Again, I am not criticizing Kowit’s abrasion to the constant, pelting advice. I will not go into detail about my feelings on the subject because that is another blog in itself, however, I will say that though they are not consistently true, they can be useful.

That in mind, his complete dismissal of them seems a little more like a vendetta than a well thought out argument.

Other than that Kowit’s absence of arguing exactly what it is that is wrong with the Absolute Rules, he is further unconvincing when all his evidence to prove that it is foolish was written by famous poets in which have always been established to be above the rules.
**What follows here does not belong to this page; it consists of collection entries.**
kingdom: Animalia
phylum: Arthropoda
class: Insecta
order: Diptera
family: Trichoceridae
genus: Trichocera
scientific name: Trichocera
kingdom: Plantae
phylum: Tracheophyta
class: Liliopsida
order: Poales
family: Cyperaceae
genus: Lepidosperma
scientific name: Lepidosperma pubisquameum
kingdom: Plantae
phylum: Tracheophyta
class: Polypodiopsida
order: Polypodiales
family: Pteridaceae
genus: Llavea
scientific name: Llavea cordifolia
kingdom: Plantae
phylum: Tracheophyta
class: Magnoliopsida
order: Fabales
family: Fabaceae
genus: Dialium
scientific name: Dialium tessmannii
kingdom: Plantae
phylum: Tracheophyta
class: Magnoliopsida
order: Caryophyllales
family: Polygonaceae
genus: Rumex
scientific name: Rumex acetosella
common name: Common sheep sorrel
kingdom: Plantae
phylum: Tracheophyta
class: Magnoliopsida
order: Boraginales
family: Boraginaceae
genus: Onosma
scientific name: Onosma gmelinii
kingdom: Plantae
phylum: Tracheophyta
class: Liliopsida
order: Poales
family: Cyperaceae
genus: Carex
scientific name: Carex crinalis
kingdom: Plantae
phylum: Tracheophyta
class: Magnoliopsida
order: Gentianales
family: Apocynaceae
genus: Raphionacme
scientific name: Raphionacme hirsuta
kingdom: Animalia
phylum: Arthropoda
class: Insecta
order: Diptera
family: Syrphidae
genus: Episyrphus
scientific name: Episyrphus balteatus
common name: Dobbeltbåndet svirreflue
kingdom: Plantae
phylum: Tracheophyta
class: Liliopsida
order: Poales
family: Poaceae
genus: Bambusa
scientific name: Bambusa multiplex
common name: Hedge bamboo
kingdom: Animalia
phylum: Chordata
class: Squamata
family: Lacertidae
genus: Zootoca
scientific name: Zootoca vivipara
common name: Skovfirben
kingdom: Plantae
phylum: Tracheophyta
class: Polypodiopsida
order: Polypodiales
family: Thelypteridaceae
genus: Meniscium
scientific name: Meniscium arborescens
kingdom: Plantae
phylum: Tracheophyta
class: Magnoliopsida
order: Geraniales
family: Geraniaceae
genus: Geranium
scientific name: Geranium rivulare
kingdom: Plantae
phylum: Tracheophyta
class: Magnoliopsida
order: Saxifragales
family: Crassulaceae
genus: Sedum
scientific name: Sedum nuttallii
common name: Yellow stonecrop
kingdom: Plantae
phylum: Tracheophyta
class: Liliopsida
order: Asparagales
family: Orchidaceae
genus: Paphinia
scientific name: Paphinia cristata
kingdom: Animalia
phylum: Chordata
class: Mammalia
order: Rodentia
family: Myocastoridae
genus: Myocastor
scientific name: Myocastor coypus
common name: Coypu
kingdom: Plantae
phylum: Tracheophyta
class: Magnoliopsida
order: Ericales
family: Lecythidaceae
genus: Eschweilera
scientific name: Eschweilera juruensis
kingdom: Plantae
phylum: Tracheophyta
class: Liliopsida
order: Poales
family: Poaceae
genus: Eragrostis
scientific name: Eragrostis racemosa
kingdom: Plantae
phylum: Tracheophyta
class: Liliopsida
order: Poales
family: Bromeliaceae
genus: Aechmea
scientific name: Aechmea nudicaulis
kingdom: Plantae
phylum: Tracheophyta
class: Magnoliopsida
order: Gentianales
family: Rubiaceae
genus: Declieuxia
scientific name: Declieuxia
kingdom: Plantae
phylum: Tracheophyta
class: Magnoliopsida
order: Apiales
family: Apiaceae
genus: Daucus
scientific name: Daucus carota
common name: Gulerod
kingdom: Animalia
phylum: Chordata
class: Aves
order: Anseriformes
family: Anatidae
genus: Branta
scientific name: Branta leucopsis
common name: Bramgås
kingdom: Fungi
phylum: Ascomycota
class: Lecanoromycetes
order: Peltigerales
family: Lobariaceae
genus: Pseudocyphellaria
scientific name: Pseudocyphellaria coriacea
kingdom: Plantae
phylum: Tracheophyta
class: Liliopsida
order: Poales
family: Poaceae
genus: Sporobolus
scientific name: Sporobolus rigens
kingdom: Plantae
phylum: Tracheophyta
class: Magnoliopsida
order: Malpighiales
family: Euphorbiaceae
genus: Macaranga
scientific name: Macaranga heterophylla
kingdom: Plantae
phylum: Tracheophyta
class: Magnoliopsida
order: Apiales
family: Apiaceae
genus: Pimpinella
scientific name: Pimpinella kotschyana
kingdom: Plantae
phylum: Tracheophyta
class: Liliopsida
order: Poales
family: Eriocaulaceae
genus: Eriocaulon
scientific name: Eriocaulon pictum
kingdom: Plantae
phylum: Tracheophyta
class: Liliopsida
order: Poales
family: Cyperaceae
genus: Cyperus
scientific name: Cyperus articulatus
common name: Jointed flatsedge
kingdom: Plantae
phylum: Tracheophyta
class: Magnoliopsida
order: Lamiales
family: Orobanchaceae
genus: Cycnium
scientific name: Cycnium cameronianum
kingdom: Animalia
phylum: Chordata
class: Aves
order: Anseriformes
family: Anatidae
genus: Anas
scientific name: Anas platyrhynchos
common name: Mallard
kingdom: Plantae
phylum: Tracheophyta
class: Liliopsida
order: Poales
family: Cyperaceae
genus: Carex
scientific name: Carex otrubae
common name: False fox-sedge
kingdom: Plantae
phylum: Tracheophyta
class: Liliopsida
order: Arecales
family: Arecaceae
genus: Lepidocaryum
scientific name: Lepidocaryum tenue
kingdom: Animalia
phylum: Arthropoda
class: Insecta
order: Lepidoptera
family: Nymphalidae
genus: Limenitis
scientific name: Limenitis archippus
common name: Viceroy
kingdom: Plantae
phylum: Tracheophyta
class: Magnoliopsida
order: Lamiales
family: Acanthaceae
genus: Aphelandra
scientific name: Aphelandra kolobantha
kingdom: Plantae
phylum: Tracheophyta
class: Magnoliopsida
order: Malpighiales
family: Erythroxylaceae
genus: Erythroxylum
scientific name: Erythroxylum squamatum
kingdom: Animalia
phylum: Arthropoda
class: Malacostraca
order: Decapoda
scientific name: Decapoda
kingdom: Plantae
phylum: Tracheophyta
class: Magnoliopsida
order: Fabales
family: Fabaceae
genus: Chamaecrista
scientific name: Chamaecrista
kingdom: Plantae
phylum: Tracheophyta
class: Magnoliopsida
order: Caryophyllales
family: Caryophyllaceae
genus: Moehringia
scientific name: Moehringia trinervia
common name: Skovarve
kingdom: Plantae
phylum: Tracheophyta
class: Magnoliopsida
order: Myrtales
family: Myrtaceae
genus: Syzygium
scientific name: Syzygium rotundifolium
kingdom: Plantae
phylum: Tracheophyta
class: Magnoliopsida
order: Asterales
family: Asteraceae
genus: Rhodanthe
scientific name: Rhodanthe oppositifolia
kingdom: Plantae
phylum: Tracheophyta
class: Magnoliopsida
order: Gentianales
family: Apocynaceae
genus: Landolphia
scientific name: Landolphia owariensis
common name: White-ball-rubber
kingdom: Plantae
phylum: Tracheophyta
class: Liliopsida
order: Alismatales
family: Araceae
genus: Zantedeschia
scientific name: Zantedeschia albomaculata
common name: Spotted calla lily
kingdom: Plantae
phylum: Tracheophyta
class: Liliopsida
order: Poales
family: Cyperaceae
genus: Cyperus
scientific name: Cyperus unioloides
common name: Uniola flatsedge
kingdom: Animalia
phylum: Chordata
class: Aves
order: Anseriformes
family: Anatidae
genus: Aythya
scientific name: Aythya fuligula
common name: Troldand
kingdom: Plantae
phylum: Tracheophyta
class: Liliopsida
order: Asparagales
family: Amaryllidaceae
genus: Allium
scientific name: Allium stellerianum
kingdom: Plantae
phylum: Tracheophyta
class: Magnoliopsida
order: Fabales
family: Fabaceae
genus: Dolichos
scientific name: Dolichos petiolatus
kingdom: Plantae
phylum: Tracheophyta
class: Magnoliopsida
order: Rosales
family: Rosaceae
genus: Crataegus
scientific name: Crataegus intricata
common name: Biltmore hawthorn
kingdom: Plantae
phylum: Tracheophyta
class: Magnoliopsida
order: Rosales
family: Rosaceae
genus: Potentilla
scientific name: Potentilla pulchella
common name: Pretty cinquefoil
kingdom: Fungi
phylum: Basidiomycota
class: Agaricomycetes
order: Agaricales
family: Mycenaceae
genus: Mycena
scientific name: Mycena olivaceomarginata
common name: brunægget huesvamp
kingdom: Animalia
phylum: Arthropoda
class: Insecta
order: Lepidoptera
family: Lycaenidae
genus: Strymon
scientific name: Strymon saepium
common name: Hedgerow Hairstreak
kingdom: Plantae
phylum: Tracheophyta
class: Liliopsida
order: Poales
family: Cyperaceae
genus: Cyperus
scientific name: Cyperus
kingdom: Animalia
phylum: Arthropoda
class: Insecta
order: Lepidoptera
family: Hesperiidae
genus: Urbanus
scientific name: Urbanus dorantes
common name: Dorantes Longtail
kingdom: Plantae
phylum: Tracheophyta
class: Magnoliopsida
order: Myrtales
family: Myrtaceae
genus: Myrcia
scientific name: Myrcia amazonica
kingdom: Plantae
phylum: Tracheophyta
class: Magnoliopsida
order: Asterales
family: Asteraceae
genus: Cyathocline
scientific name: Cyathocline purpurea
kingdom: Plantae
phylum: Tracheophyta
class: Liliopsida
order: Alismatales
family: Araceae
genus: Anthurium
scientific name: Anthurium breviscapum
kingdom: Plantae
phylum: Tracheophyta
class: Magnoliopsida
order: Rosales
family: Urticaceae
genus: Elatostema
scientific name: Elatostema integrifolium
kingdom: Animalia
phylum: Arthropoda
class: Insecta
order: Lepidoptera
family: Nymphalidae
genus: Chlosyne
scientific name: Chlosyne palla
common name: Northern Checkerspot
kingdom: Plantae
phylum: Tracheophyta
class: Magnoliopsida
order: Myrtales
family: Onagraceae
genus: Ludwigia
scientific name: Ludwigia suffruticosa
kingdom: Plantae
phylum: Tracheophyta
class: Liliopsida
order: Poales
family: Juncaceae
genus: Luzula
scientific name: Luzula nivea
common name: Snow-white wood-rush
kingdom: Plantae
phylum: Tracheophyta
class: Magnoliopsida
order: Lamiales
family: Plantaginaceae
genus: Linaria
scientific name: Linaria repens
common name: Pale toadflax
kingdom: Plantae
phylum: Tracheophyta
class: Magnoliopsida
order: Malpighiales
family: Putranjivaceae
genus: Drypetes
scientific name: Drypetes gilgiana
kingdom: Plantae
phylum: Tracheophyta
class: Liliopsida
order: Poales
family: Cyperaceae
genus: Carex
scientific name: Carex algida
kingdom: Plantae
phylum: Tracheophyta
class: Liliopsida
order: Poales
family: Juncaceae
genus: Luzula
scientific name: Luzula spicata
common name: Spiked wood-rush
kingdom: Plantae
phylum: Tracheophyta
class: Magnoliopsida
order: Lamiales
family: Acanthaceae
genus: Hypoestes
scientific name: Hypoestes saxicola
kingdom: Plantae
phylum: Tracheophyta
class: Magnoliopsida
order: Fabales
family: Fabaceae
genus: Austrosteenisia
Remember the mentality that one should learn the rules to know when break them? No one has ever argued that works already considered great would often go against the rules so pounded upon the “inexperienced.” No one argues that greats use these blanket generalizations to create their master pieces. In fact, no one really believes that obeying this decrees by the letter will a great work make. So, spending five pages arguing that one can’t say not to use adverbs because here are six famous people who use them, actually will not convince anyone of anything.

It is a more elaborate, and may I say, more cleverly done, version of an argument that has always come up since the rules are first introduced to a new victim. He, however, does not go into any more detail or put any deeper opinion into it than what the students in a beginning creative writing class has said. He just has specific examples.

All in all, the article angered me just as much as it would have been if it was “A Poet’s Rule Book.” I believed he completely took out of consideration on literature’s need for variation just as much as a teacher arguing the opposite does. I also feel that the article did not come to a better understanding as to how to teach writing, and it is just as useful to lead a teacher into better teaching styles as an absolute rule list would to a student to better writing styles.

Like an acting teacher once said to me, “You cannot act a ‘not’ doing something,” thus you cannot write by not writing something and you cannot teach by not teaching something.